MONDO EXTRAS

Oscars 2013: The Liveblog

by Ethan Alter February 25, 2013
Academy Awards 2013

9:46: Actually, it's appropriate that Affleck handed the Sugar Man guys that Oscar, given that both movies are simplified accounts of much more interesting true stories.

9:50: Okay, someone needs to make an Alias reboot with Jennifer Garner and Jessica Chastain right the hell now.

9:51: Foreign Language Feature. Amour?

9:51: Yes, Amour. Zero Dark Surprise there.

9:54: John Travolta (or his wax dummy) pays tribute to great Hollywood musicals.... like Les Miz and Chicago. Yeah... um...

9:55: This number does remind us at least that Zeta Jones was the least objectionable part about the Chicago movie.

9:59: If Jennifer Hudson botches this performance, the Academy is legally allowed to take her Oscar back.

10:00: You know, if someone wandered into this broadcast mid-show, they'd probably assume the Grammys were still going on given the way musical performances have dwarfed actual awards.

10:02: Of course they make Hugh sing the crappy new song they wrote for the movie just so it'd get an Original Song Oscar.

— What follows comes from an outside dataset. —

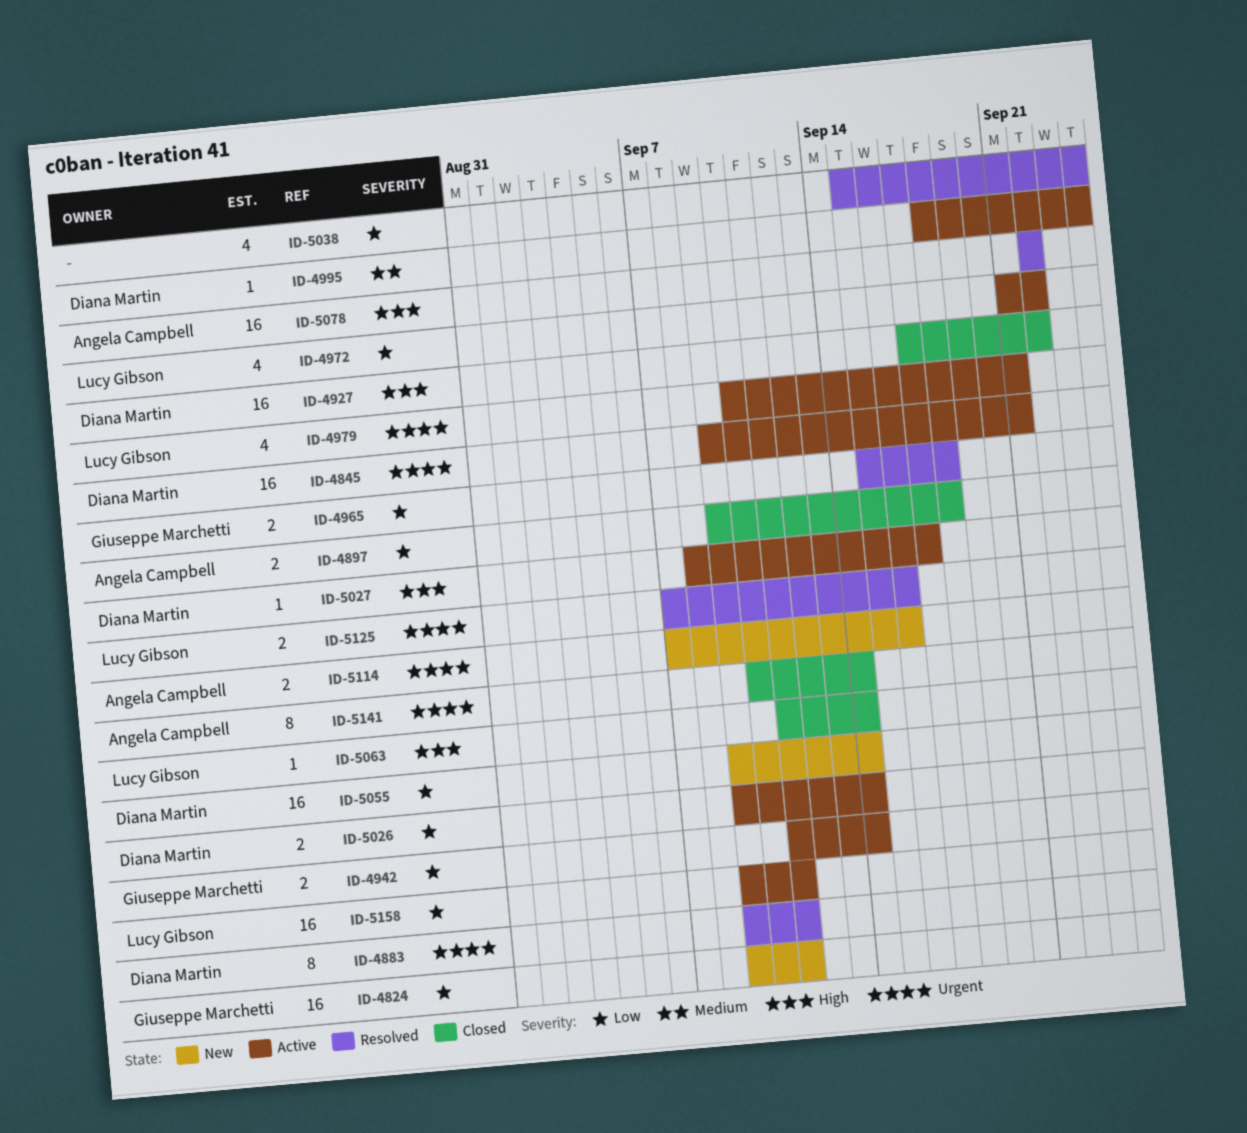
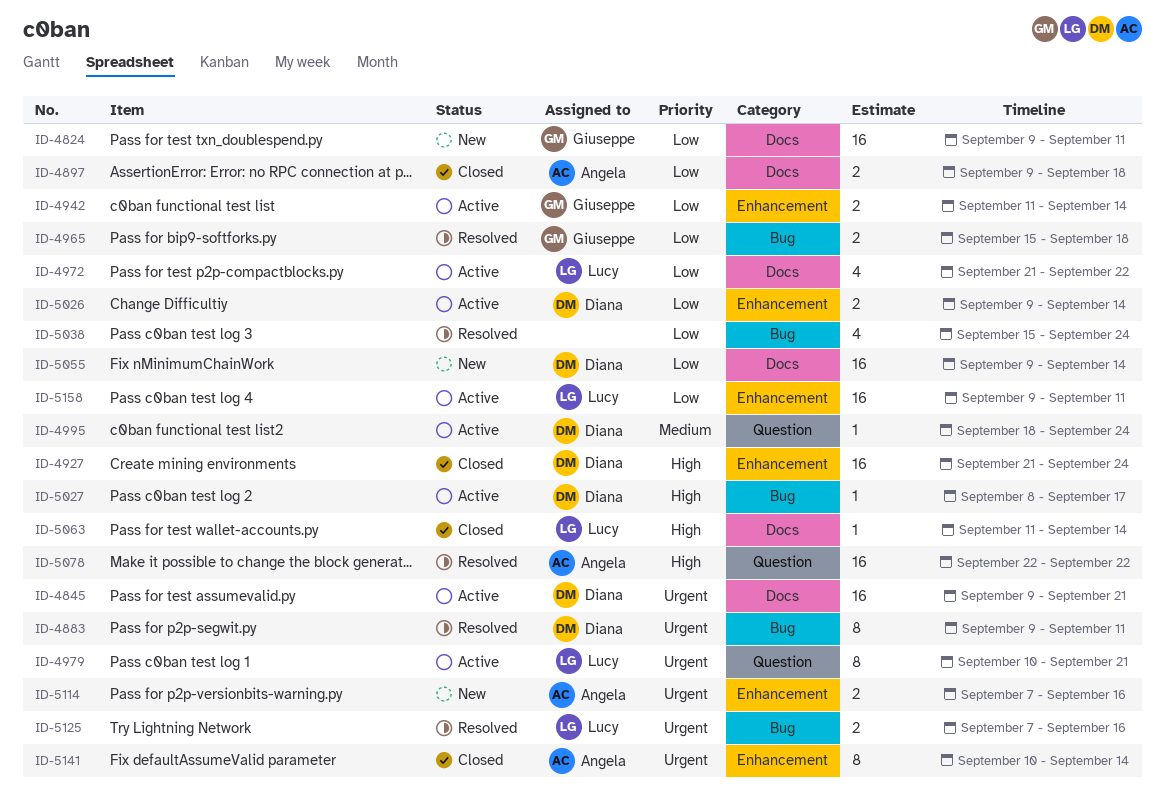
ID-4927, start: Sep 17 -> Sep 21
ID-4927, due: Sep 22 -> Sep 24
ID-4979, estimate: 4 -> 8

10:03: The only way this can get any better is if they replace Russell Crowe with James Franco.

10:04: Samantha Barks, people. That is all. Also, Enjolras.

10:06: We know this isn't really very good, but the drama nerd in us is FREAKING THE HELL OUT RIGHT NOW! ONE DAY MORE!!!!!

10:06: Ahem. Sorry, back on planet Earth now.

10:09: Zoe Saldana is a special effect. You know this to be true.

10:12: Hey, remember when the Oscars used to hand out awards?

10:13: Ted 2 needs to happen if only because Mark Wahlberg is so damn good acting opposite that damn teddy bear.

10:14: Sound Mixing is on deck. Oscar goes to, Les Miz because it had, you guessed it, the Most Sound.

10:15: On to Sound Editing, but first, time for some anti-Semitic teddy bear patter.

10:16: People, if you haven't seen Ted, it really is funnier than this intro fiasco would suggest, honest.

10:16: In a rare Oscar tie, Zero Dark Thirty and Skyfall share the Sound Editing award. Countdown until Chastain goes, "I'm the motherfucker who tied with James Bond."

10:20: ...And all of five people got that Sound of Music joke. But those five people laughed really, really hard.

10:21: Chris Plummer (who generally loathes talking about his time as a Von Trapp by the by) comes onstage to present Best Supporting Actress. We said Anne Hathaway. No way in hell we're wrong, the Waltz upset notwithstanding.